Hamed Esmaeelioun: The Islamic Republic's behavior is predictable if one had reviewed its past. In all murder and massacres cases that the Islamic Republic had been involved, they have initially lied, covered up, and denied. However, there had been few cases such as "Political Chain Murders" where, after a while, they had taken "some responsibility."
Here, in UIA's tragedy, it has happened again. After three long days, they came forward and claimed responsibility, admitting that 'yes, we did it.' But, immediately after that, they showered the world with a barrage of distorted truth. They initiate a coordinated and systematic misleading process that has multiple targets, including the victims' families. It uses all tools available, such as state-officials, judiciary, intelligence and counterintelligence forces, press, radio, and TV, in its favor.

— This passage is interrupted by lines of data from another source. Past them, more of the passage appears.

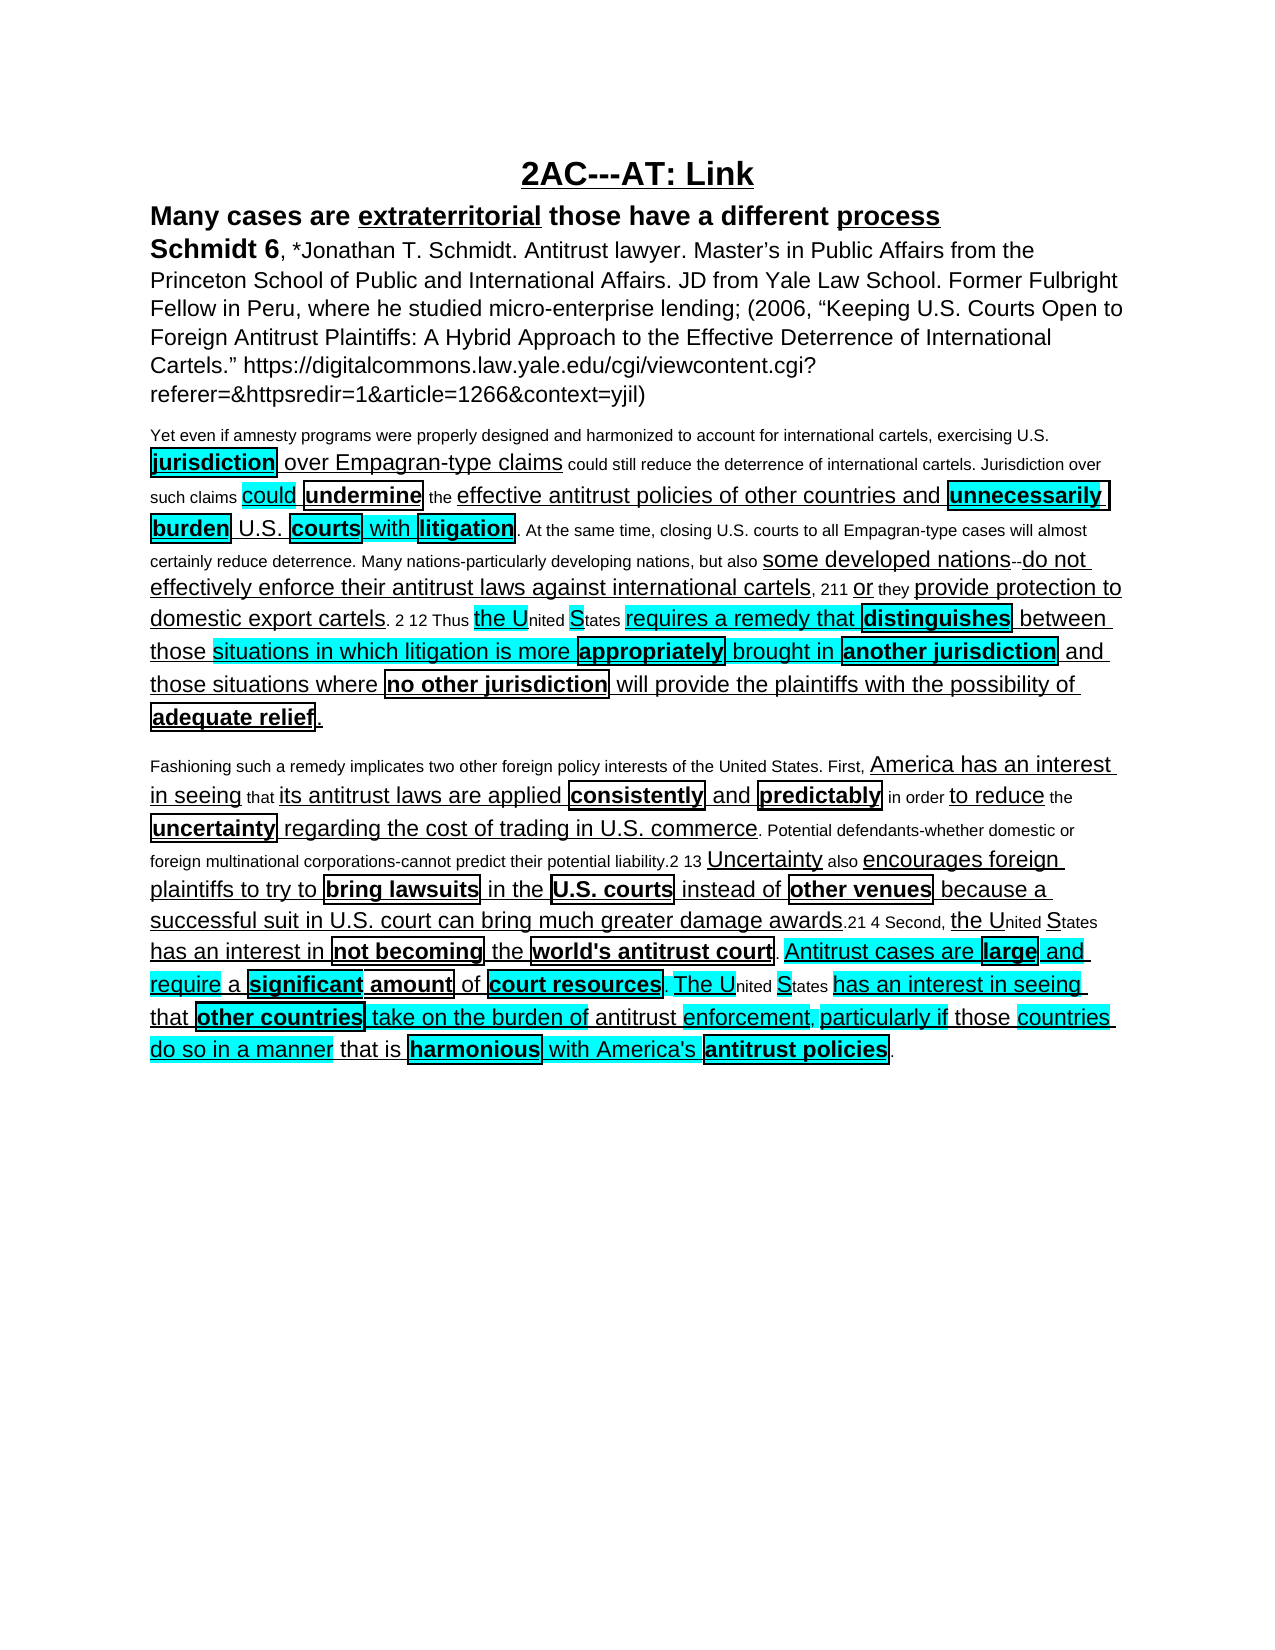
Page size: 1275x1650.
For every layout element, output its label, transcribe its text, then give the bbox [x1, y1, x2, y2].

subtitle 2AC---AT: Link [150, 154, 1125, 193]
text Yet even if amnesty programs were properly designed and harmonized to account for international cartels, exercising U.S. jurisdiction over Empagran-type claims could still reduce the deterrence of international cartels. Jurisdiction over such claims could undermine the effective antitrust policies of other countries and unnecessarily burden U.S. courts with litigation. At the same time, closing U.S. courts to all Empagran-type cases will almost certainly reduce deterrence. Many nations-particularly developing nations, but also some developed nations--do not effectively enforce their antitrust laws against international cartels, 211 or they provide protection to domestic export cartels. 2 12 Thus the United States requires a remedy that distinguishes between those situations in which litigation is more appropriately brought in another jurisdiction and those situations where no other jurisdiction will provide the plaintiffs with the possibility of adequate relief. [150, 426, 1125, 732]
text Schmidt 6, *Jonathan T. Schmidt. Antitrust lawyer. Master’s in Public Affairs from the Princeton School of Public and International Affairs. JD from Yale Law School. Former Fulbright Fellow in Peru, where he studied micro-enterprise lending; (2006, “Keeping U.S. Courts Open to Foreign Antitrust Plaintiffs: A Hybrid Approach to the Effective Deterrence of International Cartels.” https://digitalcommons.law.yale.edu/cgi/viewcontent.cgi?referer=&httpsredir=1&article=1266&context=yjil) [150, 233, 1125, 407]
text Fashioning such a remedy implicates two other foreign policy interests of the United States. First, America has an interest in seeing that its antitrust laws are applied consistently and predictably in order to reduce the uncertainty regarding the cost of trading in U.S. commerce. Potential defendants-whether domestic or foreign multinational corporations-cannot predict their potential liability.2 13 Uncertainty also encourages foreign plaintiffs to try to bring lawsuits in the U.S. courts instead of other venues because a successful suit in U.S. court can bring much greater damage awards.21 4 Second, the United States has an interest in not becoming the world's antitrust court. Antitrust cases are large and require a significant amount of court resources. The United States has an interest in seeing that other countries take on the burden of antitrust enforcement, particularly if those countries do so in a manner that is harmonious with America's antitrust policies. [150, 751, 1125, 1065]
subtitle Many cases are extraterritorial those have a different process [150, 200, 1125, 231]
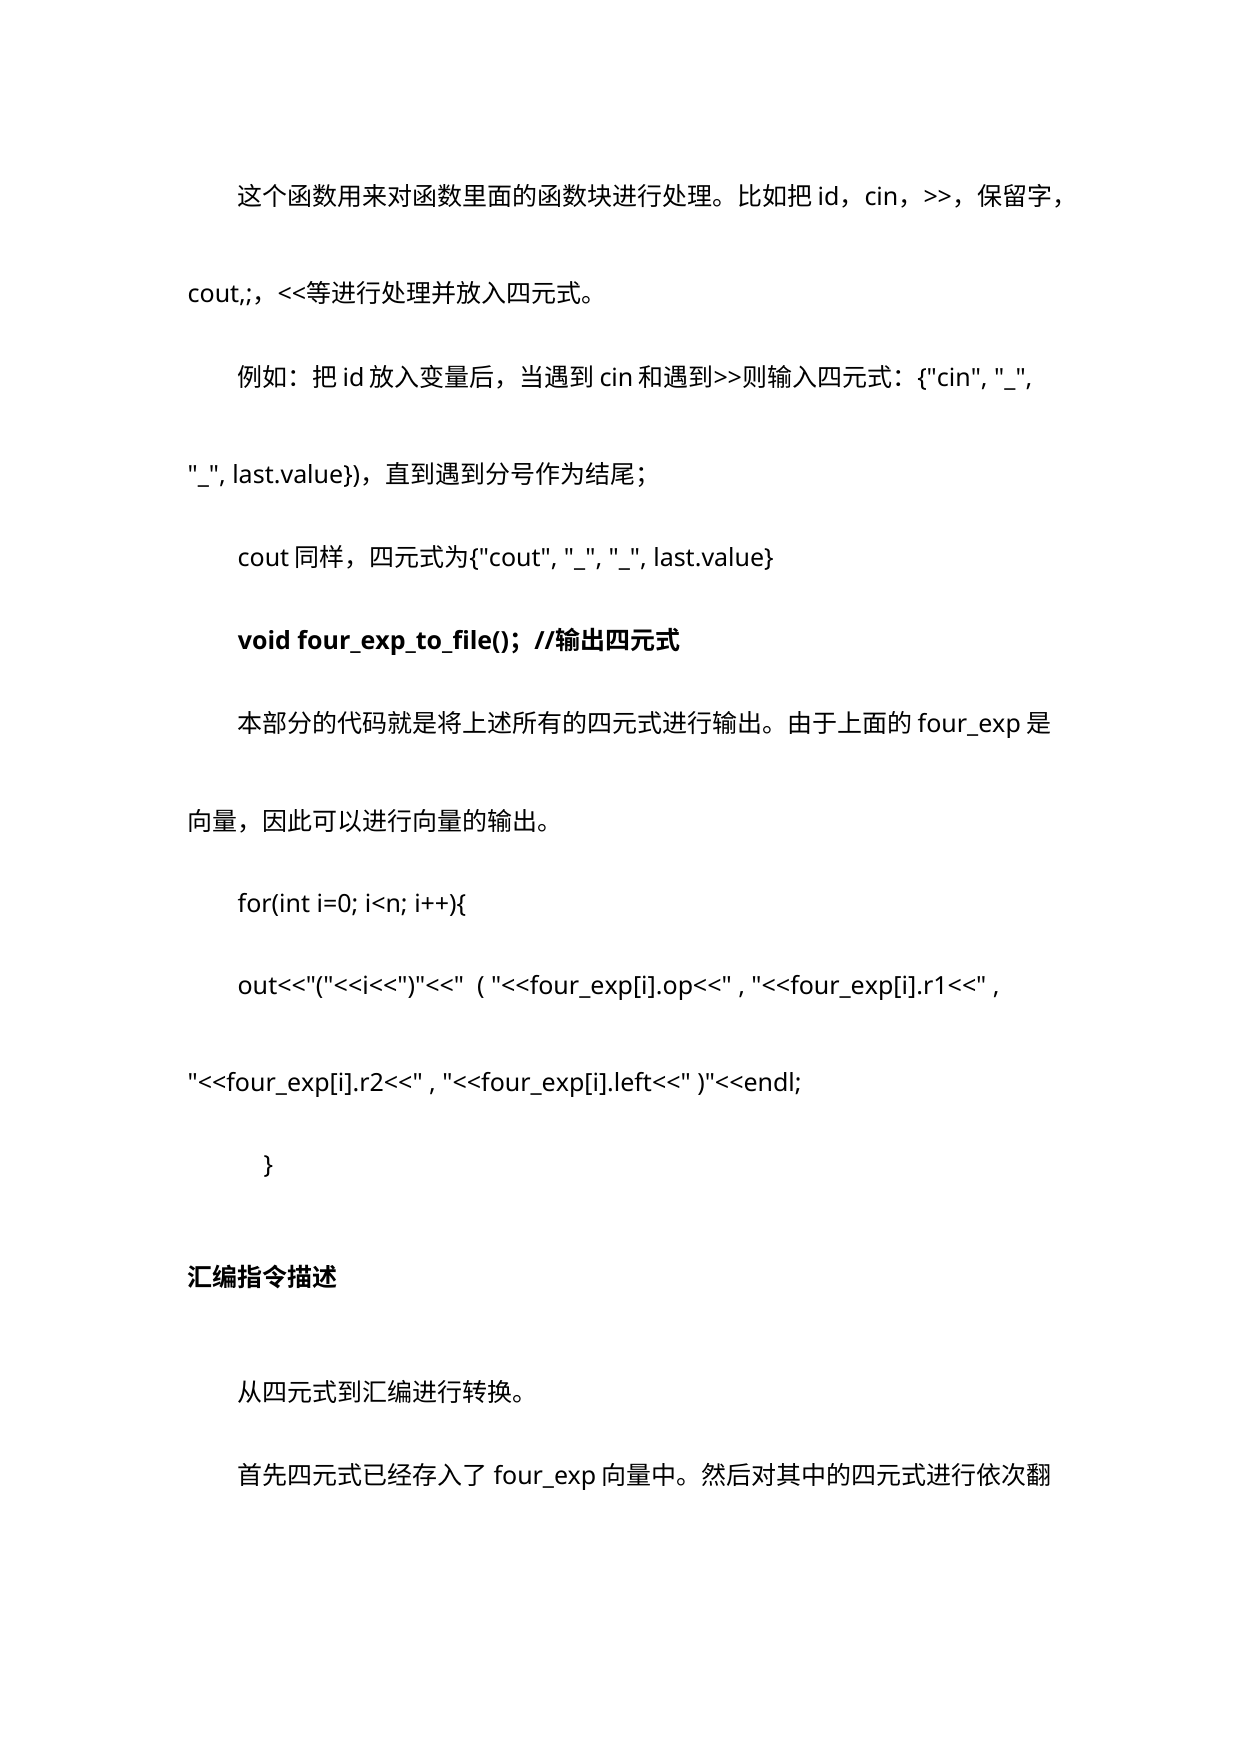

I have the names of maybe 50 to 60 people in my mind who have publicly lied about flight PS757. They have either lied or somehow had a hand distorting the news concerning the tragedy. And they are all high-ranking officials of the Islamic Republic. From [the Islamic Republic Supreme Leader] Ali Khamenei, who emerged the day after the downing, laughing while he knew about the tragedy. Yet, he talked about the [IRGC] missile attacks on US bases. Or look at [the IRGC Aerospace Force commander, Amir-Ali] Hajizadeh, who parrotted Khamenei, and three days later lied again. Look at [the Secretary of the Islamic Republic Supreme National Security Council, the IRGC Rear Admiral] Ali Shamkhani, [Foreign Minister, Mohammad] Javad Zarif, [the IRGC Chief Commander] Hossein Salami, [Chief of Staff for the Armed Forces of the Islamic Republic, the IRGC Major General] Mohammad Hossein Bagheri, [Head of Iran's National Aviation Organization] Ali Abedzadeh, [Deputy Foreign Minister in charge of the case related to downing UIA plane] Mohsen Baharvand and [President] Hassan Rouhani, they all lied.
The job of all these people, who are at the top of a long list, becomes distorting the truth and how to leave the crisis behind. They started by presenting human error as responsible for downing the plane. Later, during the past year, they changed this claim three to four times. Immediately after the downing, they blamed Boeing's technical failure. Then they said it was a human error. Later in the summer, they talked about "setting up the [anti-air defense] device incorrectly," and recently, we hear that they are talking about a systematic error. They tried to muddy the water as much as possible so that no one could understand the real truth.